• [Directions for this task]
Every line of the data that contains the string "wash" must be copied.

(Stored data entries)
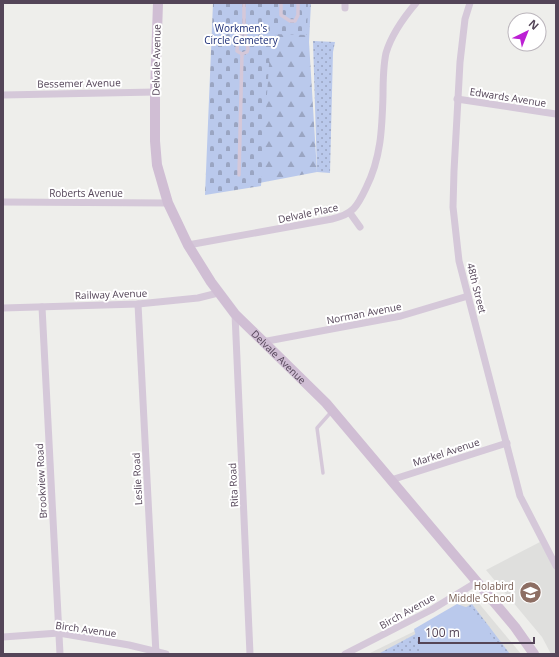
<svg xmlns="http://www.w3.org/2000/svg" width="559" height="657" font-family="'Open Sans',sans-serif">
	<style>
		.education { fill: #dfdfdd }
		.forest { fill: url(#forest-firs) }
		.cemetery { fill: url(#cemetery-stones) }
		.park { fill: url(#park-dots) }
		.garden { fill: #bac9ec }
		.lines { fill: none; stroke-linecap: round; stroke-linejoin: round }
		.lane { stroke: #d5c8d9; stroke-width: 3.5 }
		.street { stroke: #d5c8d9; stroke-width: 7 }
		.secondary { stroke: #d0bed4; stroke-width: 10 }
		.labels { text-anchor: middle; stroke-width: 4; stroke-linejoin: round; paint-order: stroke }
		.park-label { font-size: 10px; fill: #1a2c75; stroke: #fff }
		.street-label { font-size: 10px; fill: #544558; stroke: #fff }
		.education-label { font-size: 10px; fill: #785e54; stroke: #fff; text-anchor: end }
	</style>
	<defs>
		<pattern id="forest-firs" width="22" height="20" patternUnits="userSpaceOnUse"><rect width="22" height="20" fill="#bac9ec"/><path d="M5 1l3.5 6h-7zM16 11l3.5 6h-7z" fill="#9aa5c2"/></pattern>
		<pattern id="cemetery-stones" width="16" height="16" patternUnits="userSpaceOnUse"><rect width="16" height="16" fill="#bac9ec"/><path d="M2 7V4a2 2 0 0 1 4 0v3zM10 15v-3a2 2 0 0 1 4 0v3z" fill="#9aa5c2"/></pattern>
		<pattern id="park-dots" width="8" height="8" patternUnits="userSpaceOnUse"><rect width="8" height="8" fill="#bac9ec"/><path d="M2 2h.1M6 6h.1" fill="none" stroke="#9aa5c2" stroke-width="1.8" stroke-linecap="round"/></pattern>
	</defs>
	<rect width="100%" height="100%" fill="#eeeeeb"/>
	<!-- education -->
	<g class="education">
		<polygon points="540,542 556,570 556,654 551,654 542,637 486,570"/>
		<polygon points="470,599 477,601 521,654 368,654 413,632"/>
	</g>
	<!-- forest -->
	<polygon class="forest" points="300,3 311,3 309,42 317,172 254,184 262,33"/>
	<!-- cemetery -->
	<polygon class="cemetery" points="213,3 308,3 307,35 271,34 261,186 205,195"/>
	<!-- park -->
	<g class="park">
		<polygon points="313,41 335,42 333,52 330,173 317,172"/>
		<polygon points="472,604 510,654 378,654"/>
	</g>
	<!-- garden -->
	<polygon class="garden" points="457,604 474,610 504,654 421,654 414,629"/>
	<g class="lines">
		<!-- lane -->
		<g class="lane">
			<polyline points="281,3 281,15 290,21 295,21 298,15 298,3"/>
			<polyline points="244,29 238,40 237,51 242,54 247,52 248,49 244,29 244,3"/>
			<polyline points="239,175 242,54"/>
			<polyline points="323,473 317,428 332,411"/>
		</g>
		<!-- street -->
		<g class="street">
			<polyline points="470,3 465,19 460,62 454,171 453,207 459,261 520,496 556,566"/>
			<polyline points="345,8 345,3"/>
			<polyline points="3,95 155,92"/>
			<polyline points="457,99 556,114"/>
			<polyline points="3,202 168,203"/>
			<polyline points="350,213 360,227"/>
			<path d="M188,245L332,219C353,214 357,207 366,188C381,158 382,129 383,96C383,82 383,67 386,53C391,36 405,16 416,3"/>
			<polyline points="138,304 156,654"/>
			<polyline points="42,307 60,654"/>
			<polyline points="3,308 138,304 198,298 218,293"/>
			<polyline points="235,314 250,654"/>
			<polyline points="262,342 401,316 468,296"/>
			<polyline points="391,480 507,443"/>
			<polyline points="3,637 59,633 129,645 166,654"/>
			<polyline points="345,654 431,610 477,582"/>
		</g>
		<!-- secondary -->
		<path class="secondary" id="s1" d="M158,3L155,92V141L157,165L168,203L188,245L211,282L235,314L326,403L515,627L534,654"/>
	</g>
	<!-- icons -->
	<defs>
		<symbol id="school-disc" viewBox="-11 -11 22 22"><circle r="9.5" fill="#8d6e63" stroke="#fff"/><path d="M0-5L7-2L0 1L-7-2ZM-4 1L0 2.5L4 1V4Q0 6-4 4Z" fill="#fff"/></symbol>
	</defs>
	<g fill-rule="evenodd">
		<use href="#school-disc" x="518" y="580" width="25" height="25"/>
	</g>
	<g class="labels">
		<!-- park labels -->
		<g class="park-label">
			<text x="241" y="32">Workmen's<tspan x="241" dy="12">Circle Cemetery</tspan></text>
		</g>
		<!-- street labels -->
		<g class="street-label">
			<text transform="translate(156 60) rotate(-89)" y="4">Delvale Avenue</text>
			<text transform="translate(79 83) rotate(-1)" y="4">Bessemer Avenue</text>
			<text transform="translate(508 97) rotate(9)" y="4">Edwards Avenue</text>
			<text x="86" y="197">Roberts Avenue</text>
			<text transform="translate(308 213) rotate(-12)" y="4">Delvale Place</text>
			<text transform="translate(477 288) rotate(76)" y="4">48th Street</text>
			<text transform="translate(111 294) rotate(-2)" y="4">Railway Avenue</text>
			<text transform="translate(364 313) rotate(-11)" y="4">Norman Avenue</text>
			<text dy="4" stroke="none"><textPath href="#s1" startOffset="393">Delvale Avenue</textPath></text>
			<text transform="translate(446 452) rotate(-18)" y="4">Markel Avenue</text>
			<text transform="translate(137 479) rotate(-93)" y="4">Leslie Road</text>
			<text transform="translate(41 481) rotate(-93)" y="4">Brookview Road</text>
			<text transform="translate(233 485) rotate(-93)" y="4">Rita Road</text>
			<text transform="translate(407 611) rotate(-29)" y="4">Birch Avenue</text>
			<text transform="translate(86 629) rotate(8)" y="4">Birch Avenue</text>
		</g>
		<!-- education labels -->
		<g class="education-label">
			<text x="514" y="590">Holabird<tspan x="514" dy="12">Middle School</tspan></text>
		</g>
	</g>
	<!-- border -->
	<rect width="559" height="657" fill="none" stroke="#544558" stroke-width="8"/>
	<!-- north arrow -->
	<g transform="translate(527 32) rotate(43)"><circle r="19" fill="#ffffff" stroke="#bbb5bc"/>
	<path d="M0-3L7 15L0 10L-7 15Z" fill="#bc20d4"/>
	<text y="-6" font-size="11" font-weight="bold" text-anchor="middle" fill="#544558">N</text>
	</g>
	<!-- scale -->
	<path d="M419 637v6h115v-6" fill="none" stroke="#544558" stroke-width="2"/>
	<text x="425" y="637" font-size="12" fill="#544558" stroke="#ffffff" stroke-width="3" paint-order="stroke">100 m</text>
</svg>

* * *

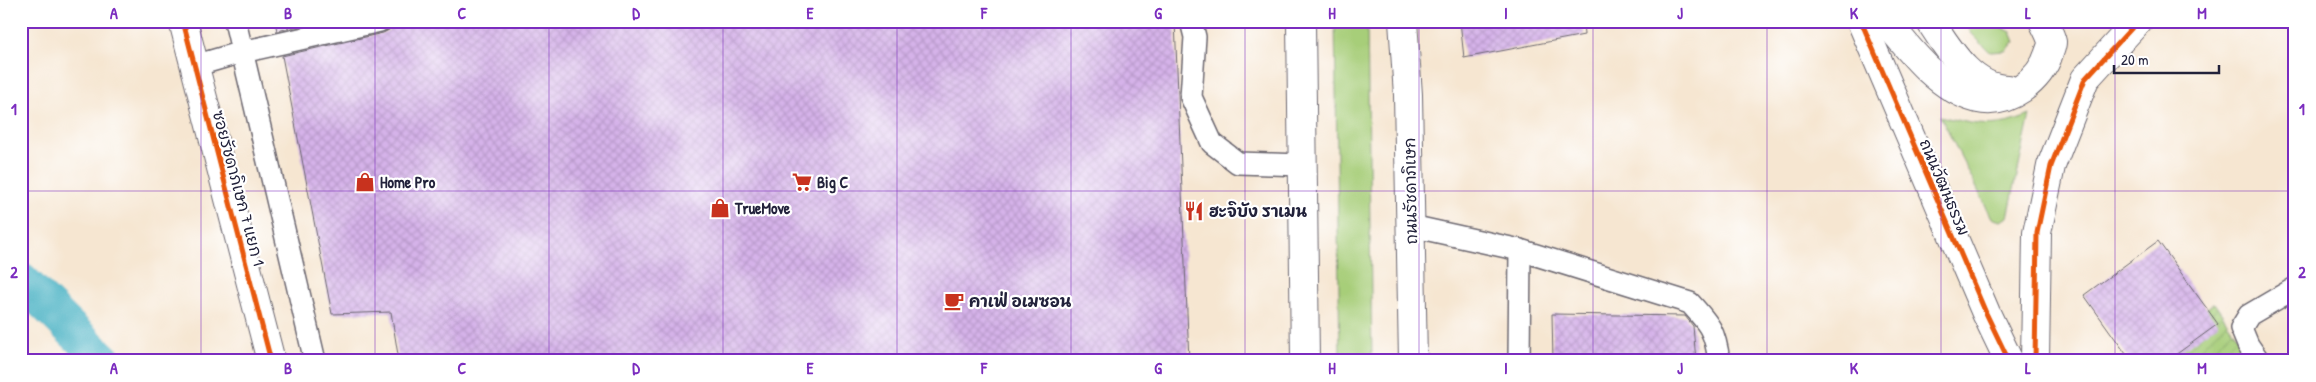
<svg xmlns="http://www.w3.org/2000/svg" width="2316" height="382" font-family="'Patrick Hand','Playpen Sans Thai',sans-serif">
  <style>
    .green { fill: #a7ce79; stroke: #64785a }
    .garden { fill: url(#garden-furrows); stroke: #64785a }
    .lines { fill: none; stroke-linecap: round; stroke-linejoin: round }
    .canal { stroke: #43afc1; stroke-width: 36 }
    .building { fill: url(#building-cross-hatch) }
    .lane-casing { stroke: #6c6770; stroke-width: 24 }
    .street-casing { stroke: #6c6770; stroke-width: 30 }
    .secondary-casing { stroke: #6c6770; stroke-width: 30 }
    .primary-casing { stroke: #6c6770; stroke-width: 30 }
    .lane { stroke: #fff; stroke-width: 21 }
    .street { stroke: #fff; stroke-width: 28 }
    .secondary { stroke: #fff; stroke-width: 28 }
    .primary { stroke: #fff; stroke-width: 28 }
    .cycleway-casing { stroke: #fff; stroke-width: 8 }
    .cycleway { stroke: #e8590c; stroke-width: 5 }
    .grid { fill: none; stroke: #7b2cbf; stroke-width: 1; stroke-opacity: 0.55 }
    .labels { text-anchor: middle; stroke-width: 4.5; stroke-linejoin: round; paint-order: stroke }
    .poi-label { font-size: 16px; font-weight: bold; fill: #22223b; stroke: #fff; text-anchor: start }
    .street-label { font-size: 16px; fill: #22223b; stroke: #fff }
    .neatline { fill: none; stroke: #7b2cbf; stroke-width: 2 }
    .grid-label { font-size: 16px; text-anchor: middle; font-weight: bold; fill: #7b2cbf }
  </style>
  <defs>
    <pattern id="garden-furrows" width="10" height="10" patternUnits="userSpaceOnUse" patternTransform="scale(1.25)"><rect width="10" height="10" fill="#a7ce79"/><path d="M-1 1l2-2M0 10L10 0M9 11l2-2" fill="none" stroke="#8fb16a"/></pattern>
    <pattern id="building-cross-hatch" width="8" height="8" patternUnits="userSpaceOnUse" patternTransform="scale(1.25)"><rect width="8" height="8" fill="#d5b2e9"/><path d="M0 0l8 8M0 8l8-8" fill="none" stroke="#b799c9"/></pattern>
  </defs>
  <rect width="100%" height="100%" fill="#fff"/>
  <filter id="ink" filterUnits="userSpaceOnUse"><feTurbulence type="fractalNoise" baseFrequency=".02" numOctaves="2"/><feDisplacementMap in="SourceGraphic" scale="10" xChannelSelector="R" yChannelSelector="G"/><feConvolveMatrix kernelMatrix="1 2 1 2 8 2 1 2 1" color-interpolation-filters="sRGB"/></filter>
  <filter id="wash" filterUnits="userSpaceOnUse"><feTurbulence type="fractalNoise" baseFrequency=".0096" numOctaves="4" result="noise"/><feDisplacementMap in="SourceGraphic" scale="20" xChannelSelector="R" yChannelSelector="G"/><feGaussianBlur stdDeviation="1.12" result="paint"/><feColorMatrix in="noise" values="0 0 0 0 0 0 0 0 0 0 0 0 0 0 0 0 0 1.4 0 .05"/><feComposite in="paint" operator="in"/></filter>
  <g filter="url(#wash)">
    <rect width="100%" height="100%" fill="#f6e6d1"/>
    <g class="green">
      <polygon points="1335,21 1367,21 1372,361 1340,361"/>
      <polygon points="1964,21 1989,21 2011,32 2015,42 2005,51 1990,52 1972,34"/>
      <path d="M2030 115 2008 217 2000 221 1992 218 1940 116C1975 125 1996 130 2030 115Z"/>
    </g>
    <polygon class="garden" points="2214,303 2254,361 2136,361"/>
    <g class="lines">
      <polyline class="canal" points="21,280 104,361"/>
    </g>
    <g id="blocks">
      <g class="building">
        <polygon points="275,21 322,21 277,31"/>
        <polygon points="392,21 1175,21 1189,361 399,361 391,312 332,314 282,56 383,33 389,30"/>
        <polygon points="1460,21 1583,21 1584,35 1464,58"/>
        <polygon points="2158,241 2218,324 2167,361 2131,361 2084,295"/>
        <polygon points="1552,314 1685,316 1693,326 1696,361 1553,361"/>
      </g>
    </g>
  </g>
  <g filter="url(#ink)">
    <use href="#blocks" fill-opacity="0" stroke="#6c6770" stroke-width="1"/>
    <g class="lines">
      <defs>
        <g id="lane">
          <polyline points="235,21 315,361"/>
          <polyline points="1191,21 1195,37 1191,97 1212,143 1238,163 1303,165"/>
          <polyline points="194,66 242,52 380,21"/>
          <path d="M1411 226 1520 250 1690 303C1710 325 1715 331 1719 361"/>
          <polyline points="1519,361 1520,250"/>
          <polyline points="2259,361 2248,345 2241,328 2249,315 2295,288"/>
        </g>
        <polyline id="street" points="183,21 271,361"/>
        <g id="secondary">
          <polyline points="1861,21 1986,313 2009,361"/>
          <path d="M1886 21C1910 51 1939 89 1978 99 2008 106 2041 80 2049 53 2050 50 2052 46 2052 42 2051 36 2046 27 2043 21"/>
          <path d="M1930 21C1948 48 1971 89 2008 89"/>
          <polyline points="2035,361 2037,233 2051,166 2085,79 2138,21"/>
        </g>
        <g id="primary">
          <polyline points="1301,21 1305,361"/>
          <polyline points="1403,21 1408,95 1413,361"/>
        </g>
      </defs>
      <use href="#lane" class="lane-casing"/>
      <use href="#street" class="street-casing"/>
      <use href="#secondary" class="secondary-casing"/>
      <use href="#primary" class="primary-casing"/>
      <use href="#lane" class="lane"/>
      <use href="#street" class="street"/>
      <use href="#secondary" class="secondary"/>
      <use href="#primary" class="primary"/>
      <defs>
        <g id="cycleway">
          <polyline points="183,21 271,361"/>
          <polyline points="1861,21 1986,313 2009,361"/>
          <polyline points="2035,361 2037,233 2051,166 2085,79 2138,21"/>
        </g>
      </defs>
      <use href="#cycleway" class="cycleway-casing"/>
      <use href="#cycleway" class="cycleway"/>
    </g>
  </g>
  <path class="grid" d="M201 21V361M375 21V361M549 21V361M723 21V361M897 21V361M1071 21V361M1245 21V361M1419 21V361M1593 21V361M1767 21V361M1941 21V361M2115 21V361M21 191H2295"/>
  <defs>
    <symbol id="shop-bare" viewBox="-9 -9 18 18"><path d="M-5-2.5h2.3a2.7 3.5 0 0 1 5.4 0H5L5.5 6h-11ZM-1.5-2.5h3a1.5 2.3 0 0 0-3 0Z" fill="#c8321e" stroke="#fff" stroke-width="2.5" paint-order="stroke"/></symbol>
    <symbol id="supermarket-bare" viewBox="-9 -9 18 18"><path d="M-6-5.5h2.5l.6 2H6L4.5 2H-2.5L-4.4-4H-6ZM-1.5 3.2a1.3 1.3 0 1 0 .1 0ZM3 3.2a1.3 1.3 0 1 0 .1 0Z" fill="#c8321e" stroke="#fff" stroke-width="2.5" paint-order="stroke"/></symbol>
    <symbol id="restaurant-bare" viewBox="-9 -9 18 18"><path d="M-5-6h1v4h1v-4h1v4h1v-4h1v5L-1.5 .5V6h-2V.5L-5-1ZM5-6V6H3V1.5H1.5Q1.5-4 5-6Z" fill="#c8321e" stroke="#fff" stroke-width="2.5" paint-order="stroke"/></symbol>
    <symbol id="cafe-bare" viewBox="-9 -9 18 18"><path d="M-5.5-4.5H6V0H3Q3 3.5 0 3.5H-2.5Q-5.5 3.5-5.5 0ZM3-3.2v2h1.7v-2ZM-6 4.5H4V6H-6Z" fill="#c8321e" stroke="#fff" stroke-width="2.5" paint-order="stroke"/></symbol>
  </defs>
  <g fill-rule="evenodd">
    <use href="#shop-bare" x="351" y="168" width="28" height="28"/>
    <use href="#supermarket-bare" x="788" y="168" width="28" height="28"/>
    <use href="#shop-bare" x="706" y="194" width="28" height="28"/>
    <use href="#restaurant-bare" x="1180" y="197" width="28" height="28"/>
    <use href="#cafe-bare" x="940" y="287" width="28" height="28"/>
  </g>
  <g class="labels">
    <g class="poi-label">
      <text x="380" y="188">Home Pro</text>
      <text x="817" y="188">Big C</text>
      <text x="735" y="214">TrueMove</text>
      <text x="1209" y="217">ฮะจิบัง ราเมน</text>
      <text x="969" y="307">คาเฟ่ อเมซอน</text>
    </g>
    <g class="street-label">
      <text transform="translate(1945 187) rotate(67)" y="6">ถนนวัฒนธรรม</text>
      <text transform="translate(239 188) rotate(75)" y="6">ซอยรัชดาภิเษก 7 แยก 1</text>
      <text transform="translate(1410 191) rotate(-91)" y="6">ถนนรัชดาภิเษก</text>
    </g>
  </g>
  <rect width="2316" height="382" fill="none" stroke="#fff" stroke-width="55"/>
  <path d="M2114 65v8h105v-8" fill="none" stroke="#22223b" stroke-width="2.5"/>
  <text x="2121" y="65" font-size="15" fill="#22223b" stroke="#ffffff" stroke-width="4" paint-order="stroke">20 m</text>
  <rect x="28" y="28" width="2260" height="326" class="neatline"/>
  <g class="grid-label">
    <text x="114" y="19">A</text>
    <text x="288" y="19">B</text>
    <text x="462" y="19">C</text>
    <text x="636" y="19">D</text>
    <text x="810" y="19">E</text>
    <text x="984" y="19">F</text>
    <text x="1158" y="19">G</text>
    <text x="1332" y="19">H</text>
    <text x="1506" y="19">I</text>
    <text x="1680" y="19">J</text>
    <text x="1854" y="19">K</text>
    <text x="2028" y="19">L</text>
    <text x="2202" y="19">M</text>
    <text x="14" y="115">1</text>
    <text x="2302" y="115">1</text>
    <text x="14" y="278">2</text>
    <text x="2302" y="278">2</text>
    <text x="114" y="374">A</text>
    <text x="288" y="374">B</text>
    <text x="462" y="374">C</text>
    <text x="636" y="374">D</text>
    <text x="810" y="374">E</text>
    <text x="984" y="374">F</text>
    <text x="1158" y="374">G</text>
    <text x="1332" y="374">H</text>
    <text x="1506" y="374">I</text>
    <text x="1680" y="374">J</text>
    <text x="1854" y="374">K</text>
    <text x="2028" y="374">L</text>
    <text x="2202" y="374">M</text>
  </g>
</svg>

• [Reply]
  <filter id="wash" filterUnits="userSpaceOnUse"><feTurbulence type="fractalNoise" baseFrequency=".0096" numOctaves="4" result="noise"/><feDisplacementMap in="SourceGraphic" scale="20" xChannelSelector="R" yChannelSelector="G"/><feGaussianBlur stdDeviation="1.12" result="paint"/><feColorMatrix in="noise" values="0 0 0 0 0 0 0 0 0 0 0 0 0 0 0 0 0 1.4 0 .05"/><feComposite in="paint" operator="in"/></filter>
  <g filter="url(#wash)">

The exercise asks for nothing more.